Exercise goal
How many lines in the rows below contain the string "sind"? Case counts, so give only the number.

(Extracted page text data)
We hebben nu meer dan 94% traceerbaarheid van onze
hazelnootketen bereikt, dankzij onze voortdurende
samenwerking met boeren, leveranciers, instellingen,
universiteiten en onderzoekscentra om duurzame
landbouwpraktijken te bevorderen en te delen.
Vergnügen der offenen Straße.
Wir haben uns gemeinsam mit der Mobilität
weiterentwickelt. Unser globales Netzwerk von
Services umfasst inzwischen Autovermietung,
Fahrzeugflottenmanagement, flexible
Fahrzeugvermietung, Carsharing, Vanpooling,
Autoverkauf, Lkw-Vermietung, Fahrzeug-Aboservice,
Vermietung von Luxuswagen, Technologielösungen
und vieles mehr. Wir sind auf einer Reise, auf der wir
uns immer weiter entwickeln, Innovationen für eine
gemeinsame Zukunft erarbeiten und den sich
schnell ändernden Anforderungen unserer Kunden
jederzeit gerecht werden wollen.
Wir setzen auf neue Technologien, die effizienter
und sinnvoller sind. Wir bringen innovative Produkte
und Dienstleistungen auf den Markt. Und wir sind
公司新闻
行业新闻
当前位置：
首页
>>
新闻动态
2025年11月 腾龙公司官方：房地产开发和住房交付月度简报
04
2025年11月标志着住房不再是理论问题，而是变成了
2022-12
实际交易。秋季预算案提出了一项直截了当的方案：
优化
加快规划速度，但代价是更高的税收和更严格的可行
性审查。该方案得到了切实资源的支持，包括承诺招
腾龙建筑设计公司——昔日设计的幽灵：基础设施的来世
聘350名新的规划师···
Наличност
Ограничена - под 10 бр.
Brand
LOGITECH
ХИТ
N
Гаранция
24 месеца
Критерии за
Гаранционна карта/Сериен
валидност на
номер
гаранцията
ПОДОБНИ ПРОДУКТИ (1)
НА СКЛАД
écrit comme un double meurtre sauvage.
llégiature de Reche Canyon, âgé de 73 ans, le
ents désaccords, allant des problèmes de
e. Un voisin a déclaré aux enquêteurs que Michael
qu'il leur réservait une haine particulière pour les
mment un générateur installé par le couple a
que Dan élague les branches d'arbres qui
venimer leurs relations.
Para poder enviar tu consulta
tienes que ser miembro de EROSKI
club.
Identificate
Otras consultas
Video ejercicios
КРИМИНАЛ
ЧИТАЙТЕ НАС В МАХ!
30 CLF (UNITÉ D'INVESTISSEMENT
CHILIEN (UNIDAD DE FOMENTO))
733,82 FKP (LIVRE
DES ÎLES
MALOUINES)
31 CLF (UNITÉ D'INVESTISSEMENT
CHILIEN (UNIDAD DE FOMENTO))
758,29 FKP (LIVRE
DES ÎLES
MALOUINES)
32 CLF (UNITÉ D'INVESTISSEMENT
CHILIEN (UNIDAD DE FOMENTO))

Answer area
3